Благодаря этому совету, а также беседам с дядей Сергей написал две статьи, в некоторой степени аналитические.
ТЕОРИЯ И ПРАКТИКА СОЦИАЛИЗМА
Приехав в страну, где свершилась революция, не следует полагаться на свои впечатления. Многое не заметишь, а увиденное не поймёшь.
Ваш корреспондент первым делом ознакомился с новой российской прессой. Разнообразие мнений чрезвычайное: от восторга до уныния и горьких стенаний. Анархия мысли. Таково следствие отсутствия твёрдой власти.
Нет всеобщего ликования и единения в связи со свержением царского режима. Оно произошло фактически бескровно. Самая мирная из всех революций! Получили демократию прямо из царских рук. Как распорядиться этим поистине царским подарком? Вот в чём вопрос.
Начинается брожение умов. Или растерянность? Трудно сказать. Как будто произошло то, чего никто не ожидал. Хотя именно этого добивались многие.
Одно из объяснений дал в газете «Новое время» публицист под псевдонимом Обыватель: «Социализм, который вчера был мечтою и, как мечта, “не имел длины, ширины и толщины”, а только вился синею струйкой к небу, – теперь, с февраля и марта этого года, сел на землю, получил очертания, и всякий может его рассмотреть конкретно. Удивительно, что он не производит того же впечатления, став осязательным».
В Западной Европе или в Штатах Северной Америки такая ситуация вряд ли вызвала бы удивление. Каждый прагматик понимает: смена правительства ничего в сущности не решит. Требуется государственное строительство. Продуманная, упорная деятельность.

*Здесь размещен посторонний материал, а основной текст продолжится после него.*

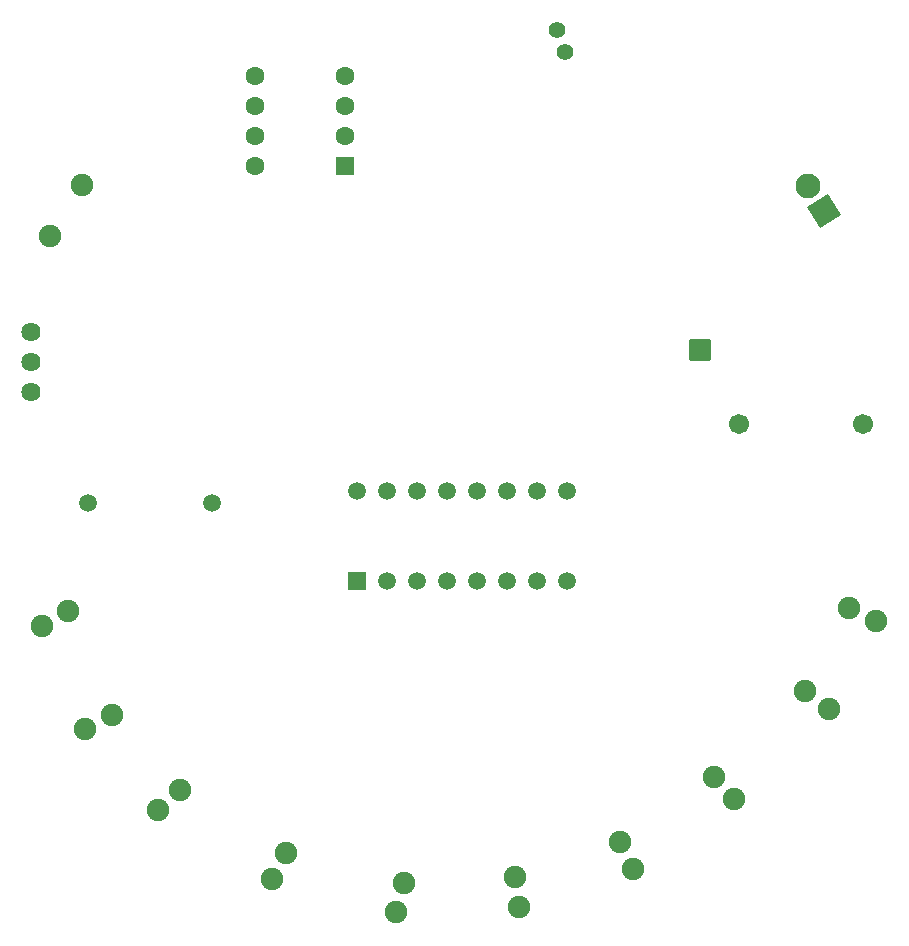
<source format=gbs>
G04 Layer: BottomSolderMaskLayer*
G04 EasyEDA v6.5.51, 2025-10-31 17:05:29*
G04 2c13a8696d224139b0bc35c9be8cf329,69688592e0df400aafdf5843d4e091a6,10*
G04 Gerber Generator version 0.2*
G04 Scale: 100 percent, Rotated: No, Reflected: No *
G04 Dimensions in millimeters *
G04 leading zeros omitted , absolute positions ,4 integer and 5 decimal *
%FSLAX45Y45*%
%MOMM*%

%AMMACRO1*4,1,8,-0.3092,-1.4322,-0.3504,-1.4228,-1.4322,0.309,-1.4228,0.3501,0.309,1.4322,0.3501,1.4228,1.4322,-0.3092,1.4228,-0.3504,-0.3092,-1.4322,0*%
%AMMACRO2*4,1,8,-0.8711,-0.9008,-0.9008,-0.8708,-0.9008,0.8711,-0.8711,0.9008,0.8708,0.9008,0.9008,0.8711,0.9008,-0.8708,0.8708,-0.9008,-0.8711,-0.9008,0*%
%AMMACRO3*4,1,8,-0.7196,-0.7493,-0.7493,-0.7193,-0.7493,0.7196,-0.7196,0.7493,0.7193,0.7493,0.7493,0.7196,0.7493,-0.7193,0.7193,-0.7493,-0.7196,-0.7493,0*%
%AMMACRO4*4,1,8,-0.7711,-0.8009,-0.8009,-0.7709,-0.8009,0.7711,-0.7711,0.8009,0.7709,0.8009,0.8009,0.7711,0.8009,-0.7709,0.7709,-0.8009,-0.7711,-0.8009,0*%
%ADD10C,1.4016*%
%ADD11C,1.9016*%
%ADD12MACRO1*%
%ADD13C,2.1016*%
%ADD14C,1.9000*%
%ADD15MACRO2*%
%ADD16C,1.5016*%
%ADD17C,1.7016*%
%ADD18C,0.0155*%
%ADD19C,1.6256*%
%ADD20MACRO3*%
%ADD21C,1.4986*%
%ADD22MACRO4*%
%ADD23C,1.6016*%

%LPD*%
D10*
G01*
X5412463Y8119757D03*
G01*
X5484136Y7933042D03*
D11*
G01*
X1122702Y6375895D03*
G01*
X1391897Y6806704D03*
D12*
G01*
X7674597Y6585216D03*
D13*
G01*
X7540000Y6800601D03*
D14*
G01*
X1057323Y3075330D03*
G01*
X1279476Y3198469D03*
G01*
X1423543Y2202942D03*
G01*
X1649856Y2318257D03*
G01*
X2040717Y1513586D03*
G01*
X2226482Y1686813D03*
G01*
X3001076Y929266D03*
G01*
X3120323Y1153533D03*
G01*
X4056529Y652028D03*
G01*
X4122270Y897371D03*
G01*
X5097675Y699736D03*
G01*
X5062324Y951263D03*
G01*
X6062774Y1016152D03*
G01*
X5951425Y1244447D03*
G01*
X6919213Y1608917D03*
G01*
X6745986Y1794682D03*
G01*
X7721427Y2374668D03*
G01*
X7518572Y2527531D03*
G01*
X8116100Y3121327D03*
G01*
X7885899Y3228672D03*
D15*
G01*
X6629412Y5410187D03*
D16*
G01*
X1443507Y4114800D03*
G01*
X2493492Y4114800D03*
D17*
G01*
X6955294Y4787900D03*
G01*
X8005305Y4787900D03*
D19*
G01*
X965194Y5308600D03*
G01*
X965194Y5054600D03*
G01*
X965194Y5562600D03*
D20*
G01*
X3721100Y3454400D03*
D21*
G01*
X3975100Y3454400D03*
G01*
X4229100Y3454400D03*
G01*
X4483100Y3454400D03*
G01*
X4737100Y3454400D03*
G01*
X4991100Y3454400D03*
G01*
X5245100Y3454400D03*
G01*
X5499100Y3454400D03*
G01*
X5499100Y4216400D03*
G01*
X5245100Y4216400D03*
G01*
X4991100Y4216400D03*
G01*
X4737100Y4216400D03*
G01*
X4483100Y4216400D03*
G01*
X4229100Y4216400D03*
G01*
X3975100Y4216400D03*
G01*
X3721100Y4216400D03*
D22*
G01*
X3619500Y6972300D03*
D23*
G01*
X3619500Y7226300D03*
G01*
X3619500Y7480300D03*
G01*
X3619500Y7734300D03*
G01*
X2857500Y6972300D03*
G01*
X2857500Y7226300D03*
G01*
X2857500Y7480300D03*
G01*
X2857500Y7734300D03*
M02*

</source>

Русский человек, судя по всему, романтик и мечтатель. Или даже анархист. Его вполне удовлетворяет безвластие, свобода. Хотя, как известно, сама по себе свобода не даст ни крова, ни хлеба.
Публицист Обыватель изумлён лёгкостью падения трёхсотлетнего царства династии Романовых. Он сравнивает это с падением дуба, корни которого подточены мышью и теперь выворочены кверху:
«Эта мышка, грызшая нашу монархию, изгрызшая весь смысл её – была бюрократия… чиновничество. Которое ничего не умело делать и всем мешало делать… Тухлятина.
Протухла. И увлекла в падение своё и монархию…
А всё началось уличными мелочами. Но, поистине, в столице всё важно. Столица – мозг страны, её сердце и душа. “Если тут маленькая закупорка сосуда – весь организм может погибнуть”. Можно сказать, безопаснее восстание всего Кавказа… Бунтовала Польша – монархия даже не шелохнулась. Но вдруг стало недоставать хлеба в Петрограде, образовались “хвосты около хлебных лавок”. И из “хвостов” первоначально и первообразно – полетел весь образ правления к черту. С министерствами, министрами, с главнокомандующими, с самим царём – всё полетело прахом. И полетело так легко-легко».
Это не было полётом. Это было падением. Перезревший подгнивший плод падает сам. Его нет надобности срывать.